We examined five years of Bereaved Family Survey data (n=2784), collected between 2013 and 2017, from bereaved family members of Veterans focusing on 2 open-ended questions 1) Is there anything else you would like to share about the Veteran's care during his last month of life? 2) Is there anything else you would like to share about how the care could have been improved for the Veteran? Applied thematic analysis identified successes and challenges in the experience of the bereaved of Vietnam and pre-Vietnam era Veterans.

Regardless of war era and death venue, a patient-centered approach to EOL care with readily available staff who could 1) provide ongoing support, comfort, honor, and validation; 2) routinely adjust to the patient's changing needs; 3) and provide clear, honest, timely, compassionate communication was important to the bereaved. Consideration of the uniqueness of Vietnam Veterans is beneficial.

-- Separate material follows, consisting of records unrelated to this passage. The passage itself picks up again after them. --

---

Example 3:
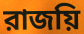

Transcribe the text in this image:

রাজয়ি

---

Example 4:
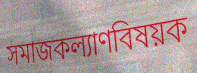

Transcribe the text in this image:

সমাজকল্যাণবিষয়ক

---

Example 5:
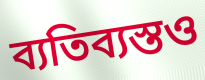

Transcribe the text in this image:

ব্যতিব্যস্তও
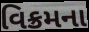
વિક્રમના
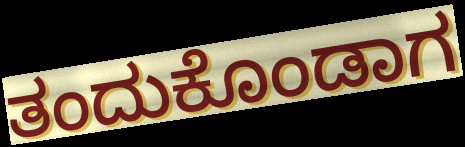
ತಂದುಕೊಂಡಾಗ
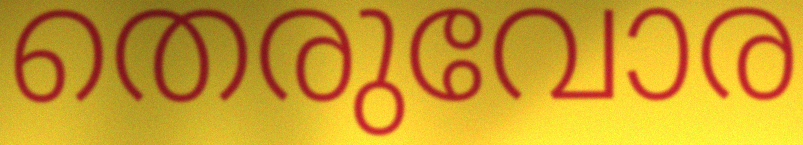
തെരുവോര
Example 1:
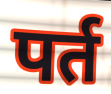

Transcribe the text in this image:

पर्त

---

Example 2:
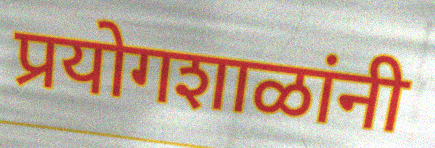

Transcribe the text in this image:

प्रयोगशाळांनी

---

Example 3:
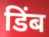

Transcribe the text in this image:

डिंब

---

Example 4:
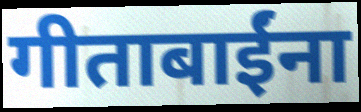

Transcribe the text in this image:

गीताबाईंना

Patient-centered EOL care should include assigning a point of contact that follows the patient, educates the family on expectations, ensures the patient's changing needs are met, ensures the family has appropriate support, and communicates updates to the family throughout the patient's care continuum.

Patient-centered EOL care should include assigning a point of contact that follows the patient, educates the family on expectations, ensures the patient's changing needs are met, ensures the family has appropriate support, and communicates updates to the family throughout the patient's care continuum.